WHAT THE EXERCISE ASKS: Write the listing below out again in full, dropping its pictures.

SOURCE INFORMATION:

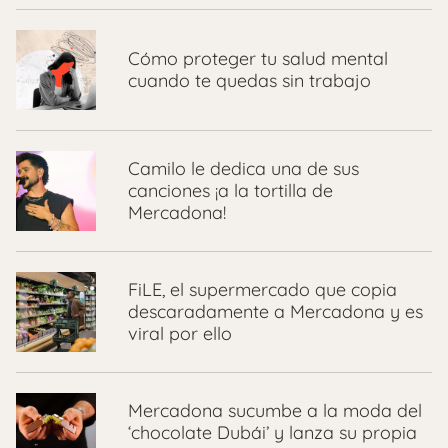
Cómo proteger tu salud mental
cuando te quedas sin trabajo
Camilo le dedica una de sus
canciones ¡a la tortilla de
Mercadona!
FiLE, el supermercado que copia
descaradamente a Mercadona y es
viral por ello
Mercadona sucumbe a la moda del
‘chocolate Dubái’ y lanza su propia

WRITTEN REPLY:
Cómo proteger tu salud mental
cuando te quedas sin trabajo
Camilo le dedica una de sus
canciones ¡a la tortilla de
Mercadona!
FiLE, el supermercado que copia
descaradamente a Mercadona y es
viral por ello
Mercadona sucumbe a la moda del
‘chocolate Dubái’ y lanza su propia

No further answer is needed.